▶ **Data for this exercise**:
◇ ◇ ◇ ◇ ◇ ◇ ◇

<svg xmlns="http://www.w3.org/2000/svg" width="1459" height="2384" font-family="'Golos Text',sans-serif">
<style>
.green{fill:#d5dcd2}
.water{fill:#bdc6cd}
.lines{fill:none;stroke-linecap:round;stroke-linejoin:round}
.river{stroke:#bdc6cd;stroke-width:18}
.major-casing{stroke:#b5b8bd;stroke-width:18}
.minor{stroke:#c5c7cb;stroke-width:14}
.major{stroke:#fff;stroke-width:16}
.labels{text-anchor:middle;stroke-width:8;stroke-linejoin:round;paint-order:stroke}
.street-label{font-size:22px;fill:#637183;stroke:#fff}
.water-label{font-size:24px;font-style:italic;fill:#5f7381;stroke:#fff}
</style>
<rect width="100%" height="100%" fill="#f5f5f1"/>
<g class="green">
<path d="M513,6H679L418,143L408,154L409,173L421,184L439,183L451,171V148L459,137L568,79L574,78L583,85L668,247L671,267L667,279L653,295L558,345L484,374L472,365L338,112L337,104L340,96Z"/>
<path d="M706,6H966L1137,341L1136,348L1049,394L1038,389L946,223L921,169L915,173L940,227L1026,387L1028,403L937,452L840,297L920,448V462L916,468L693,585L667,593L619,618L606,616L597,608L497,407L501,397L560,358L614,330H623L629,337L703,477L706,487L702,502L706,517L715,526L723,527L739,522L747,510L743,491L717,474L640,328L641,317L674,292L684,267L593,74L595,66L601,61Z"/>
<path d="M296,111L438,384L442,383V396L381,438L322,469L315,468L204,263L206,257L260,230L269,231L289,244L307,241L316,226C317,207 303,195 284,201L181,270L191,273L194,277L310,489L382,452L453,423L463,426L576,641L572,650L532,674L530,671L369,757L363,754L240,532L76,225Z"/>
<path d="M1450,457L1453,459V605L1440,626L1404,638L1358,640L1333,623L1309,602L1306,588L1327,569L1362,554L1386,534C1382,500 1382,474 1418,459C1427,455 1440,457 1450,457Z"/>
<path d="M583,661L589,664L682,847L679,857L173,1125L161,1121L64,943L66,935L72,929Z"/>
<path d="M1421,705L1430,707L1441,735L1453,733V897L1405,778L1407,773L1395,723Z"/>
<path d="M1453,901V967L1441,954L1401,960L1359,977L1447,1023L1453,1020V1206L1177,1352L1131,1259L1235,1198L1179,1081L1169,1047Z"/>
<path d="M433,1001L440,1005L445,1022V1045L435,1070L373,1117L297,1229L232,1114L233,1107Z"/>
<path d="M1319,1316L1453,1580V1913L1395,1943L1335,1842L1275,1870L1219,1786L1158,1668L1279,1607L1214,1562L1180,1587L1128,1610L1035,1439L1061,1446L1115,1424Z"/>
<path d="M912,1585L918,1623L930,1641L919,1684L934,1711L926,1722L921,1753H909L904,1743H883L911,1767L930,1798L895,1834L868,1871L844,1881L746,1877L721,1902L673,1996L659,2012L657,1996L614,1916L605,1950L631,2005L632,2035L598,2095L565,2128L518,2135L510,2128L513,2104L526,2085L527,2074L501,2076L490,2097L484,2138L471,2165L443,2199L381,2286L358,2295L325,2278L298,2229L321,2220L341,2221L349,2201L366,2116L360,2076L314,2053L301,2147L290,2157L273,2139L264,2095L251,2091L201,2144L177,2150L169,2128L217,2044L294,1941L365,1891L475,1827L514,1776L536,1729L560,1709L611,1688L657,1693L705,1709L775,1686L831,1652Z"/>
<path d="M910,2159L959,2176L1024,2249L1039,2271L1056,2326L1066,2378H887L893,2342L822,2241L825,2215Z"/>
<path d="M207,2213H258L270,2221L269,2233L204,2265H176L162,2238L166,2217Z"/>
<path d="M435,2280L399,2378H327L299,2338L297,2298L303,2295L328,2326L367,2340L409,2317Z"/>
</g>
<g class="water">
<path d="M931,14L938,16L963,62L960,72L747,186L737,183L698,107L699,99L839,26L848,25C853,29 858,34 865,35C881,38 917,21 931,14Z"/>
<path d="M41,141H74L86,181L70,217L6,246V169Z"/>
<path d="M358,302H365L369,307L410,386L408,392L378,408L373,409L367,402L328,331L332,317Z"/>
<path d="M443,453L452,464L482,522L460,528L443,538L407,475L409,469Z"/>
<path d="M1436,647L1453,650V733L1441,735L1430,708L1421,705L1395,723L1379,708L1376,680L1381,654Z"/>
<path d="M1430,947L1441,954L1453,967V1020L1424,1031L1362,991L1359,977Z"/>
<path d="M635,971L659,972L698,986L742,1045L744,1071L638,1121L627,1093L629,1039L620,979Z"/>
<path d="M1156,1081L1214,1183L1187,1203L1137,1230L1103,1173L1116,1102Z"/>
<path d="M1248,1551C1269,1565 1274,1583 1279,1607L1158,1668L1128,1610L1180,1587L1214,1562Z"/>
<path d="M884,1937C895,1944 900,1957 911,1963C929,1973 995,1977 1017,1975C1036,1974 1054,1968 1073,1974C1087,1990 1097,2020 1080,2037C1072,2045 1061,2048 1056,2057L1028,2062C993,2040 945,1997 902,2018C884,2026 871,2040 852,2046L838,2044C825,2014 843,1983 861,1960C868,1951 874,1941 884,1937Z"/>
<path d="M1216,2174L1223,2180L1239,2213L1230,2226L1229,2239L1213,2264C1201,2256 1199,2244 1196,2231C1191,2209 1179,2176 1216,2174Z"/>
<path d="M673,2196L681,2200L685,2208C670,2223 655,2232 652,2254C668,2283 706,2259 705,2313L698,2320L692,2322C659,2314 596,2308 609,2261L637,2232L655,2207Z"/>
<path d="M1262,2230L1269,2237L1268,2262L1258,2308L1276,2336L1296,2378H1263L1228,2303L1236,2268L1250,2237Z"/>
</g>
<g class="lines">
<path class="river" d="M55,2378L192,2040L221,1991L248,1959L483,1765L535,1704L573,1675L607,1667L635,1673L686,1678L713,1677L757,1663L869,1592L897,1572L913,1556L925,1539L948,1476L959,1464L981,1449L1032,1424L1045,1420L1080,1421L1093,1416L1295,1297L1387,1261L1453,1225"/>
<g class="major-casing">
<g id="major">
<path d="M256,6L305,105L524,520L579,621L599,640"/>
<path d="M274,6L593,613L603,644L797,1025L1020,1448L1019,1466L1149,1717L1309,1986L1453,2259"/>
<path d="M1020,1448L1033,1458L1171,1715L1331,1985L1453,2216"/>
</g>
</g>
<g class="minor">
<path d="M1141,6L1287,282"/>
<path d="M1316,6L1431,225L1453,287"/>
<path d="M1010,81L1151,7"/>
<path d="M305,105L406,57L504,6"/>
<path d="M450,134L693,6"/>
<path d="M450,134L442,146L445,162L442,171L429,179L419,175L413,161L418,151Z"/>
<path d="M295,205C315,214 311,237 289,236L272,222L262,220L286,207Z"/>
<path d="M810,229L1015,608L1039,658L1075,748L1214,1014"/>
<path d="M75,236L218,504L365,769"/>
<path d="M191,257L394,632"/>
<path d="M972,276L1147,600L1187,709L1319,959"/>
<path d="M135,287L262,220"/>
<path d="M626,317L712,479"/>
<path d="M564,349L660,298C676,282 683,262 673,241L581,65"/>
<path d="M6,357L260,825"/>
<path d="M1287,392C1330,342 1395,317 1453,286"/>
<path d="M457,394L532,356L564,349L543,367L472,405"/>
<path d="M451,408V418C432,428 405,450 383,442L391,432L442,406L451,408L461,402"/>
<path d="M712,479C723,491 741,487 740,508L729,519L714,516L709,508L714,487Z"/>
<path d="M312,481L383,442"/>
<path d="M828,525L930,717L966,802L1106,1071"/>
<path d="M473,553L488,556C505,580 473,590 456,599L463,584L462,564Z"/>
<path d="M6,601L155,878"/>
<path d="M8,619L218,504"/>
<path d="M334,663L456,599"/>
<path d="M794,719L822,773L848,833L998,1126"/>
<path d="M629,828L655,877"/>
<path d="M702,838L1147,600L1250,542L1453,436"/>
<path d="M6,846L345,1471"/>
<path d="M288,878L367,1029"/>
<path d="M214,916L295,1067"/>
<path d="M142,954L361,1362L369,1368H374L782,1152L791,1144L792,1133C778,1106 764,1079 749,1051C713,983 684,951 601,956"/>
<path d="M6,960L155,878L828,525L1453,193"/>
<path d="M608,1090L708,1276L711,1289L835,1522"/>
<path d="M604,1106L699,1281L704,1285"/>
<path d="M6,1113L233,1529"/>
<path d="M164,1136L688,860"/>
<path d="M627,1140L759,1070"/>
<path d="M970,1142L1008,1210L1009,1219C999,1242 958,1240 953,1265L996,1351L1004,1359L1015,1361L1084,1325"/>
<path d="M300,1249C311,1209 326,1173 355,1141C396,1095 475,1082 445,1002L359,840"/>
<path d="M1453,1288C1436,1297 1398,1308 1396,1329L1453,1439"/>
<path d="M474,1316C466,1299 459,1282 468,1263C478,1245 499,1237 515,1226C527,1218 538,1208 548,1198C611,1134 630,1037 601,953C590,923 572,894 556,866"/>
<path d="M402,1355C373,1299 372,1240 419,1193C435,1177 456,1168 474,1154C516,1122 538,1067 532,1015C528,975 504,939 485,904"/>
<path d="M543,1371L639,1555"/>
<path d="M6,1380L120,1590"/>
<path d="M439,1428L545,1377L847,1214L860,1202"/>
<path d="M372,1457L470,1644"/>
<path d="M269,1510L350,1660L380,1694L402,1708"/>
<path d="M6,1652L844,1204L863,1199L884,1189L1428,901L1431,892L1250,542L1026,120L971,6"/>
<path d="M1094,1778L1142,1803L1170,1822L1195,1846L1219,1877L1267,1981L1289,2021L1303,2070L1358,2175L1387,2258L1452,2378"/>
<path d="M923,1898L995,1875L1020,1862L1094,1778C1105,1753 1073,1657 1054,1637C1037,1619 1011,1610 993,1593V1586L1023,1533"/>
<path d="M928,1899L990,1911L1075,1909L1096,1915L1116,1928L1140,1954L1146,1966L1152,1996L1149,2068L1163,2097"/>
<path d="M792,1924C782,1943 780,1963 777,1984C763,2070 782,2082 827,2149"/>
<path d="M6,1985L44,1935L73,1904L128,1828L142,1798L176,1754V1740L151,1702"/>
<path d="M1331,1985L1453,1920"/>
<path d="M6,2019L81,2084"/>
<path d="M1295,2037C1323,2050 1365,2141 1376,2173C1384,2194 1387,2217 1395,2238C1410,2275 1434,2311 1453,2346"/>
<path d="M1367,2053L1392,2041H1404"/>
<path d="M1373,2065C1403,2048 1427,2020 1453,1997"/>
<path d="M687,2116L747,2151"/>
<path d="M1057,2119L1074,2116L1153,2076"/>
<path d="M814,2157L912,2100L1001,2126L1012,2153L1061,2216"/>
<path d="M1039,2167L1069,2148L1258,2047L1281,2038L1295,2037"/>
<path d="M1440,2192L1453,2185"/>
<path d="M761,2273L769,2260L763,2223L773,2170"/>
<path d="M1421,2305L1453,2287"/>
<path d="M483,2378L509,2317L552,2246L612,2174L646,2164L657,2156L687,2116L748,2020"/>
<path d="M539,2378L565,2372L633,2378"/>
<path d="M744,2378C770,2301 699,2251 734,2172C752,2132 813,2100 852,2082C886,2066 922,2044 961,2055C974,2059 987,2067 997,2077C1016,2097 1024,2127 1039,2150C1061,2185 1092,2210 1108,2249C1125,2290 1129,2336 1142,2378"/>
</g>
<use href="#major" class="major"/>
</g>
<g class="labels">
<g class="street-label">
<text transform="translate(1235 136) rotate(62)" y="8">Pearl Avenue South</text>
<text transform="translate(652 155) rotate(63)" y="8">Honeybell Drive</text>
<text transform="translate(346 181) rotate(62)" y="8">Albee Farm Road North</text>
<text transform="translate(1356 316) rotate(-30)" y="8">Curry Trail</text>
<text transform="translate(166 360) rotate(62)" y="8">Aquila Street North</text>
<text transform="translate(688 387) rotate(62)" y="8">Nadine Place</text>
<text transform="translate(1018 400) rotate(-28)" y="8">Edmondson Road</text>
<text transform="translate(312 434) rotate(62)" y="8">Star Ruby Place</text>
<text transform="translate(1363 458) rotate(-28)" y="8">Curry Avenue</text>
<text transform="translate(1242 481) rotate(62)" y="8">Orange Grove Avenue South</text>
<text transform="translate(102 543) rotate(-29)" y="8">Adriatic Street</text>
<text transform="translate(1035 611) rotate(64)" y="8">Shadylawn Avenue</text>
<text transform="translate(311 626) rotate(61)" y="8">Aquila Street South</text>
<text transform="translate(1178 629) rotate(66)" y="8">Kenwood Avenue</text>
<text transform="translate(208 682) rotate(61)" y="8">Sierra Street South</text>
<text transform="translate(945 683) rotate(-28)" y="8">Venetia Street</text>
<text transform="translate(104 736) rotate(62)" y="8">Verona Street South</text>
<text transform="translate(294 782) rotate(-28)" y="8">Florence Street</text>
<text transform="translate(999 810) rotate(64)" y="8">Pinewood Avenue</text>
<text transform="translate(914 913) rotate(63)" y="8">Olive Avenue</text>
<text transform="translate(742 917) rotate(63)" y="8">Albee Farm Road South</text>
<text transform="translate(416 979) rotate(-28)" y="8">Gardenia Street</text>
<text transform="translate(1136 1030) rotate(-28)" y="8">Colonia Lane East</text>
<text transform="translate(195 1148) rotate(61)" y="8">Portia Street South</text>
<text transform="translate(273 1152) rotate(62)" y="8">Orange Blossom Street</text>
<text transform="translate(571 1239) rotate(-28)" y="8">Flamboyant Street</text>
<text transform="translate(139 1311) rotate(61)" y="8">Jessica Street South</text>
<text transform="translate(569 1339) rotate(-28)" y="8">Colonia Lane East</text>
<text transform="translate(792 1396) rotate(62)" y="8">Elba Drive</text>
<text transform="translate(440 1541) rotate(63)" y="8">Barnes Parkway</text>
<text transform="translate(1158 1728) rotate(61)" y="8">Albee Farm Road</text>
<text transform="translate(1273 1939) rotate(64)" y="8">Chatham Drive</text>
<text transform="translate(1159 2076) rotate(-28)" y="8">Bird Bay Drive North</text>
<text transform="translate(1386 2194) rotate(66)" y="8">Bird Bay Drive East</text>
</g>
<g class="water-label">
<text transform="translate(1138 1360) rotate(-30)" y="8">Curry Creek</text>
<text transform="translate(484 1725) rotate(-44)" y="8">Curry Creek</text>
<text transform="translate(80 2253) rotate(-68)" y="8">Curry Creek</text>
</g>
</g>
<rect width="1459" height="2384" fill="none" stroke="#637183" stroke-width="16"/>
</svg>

◇ ◇ ◇ ◇ ◇ ◇ ◇

▶ **Task details**:
Where a line above contains the word "lines", copy that line.

▶ **Task answer**:
.lines{fill:none;stroke-linecap:round;stroke-linejoin:round}
<g class="lines">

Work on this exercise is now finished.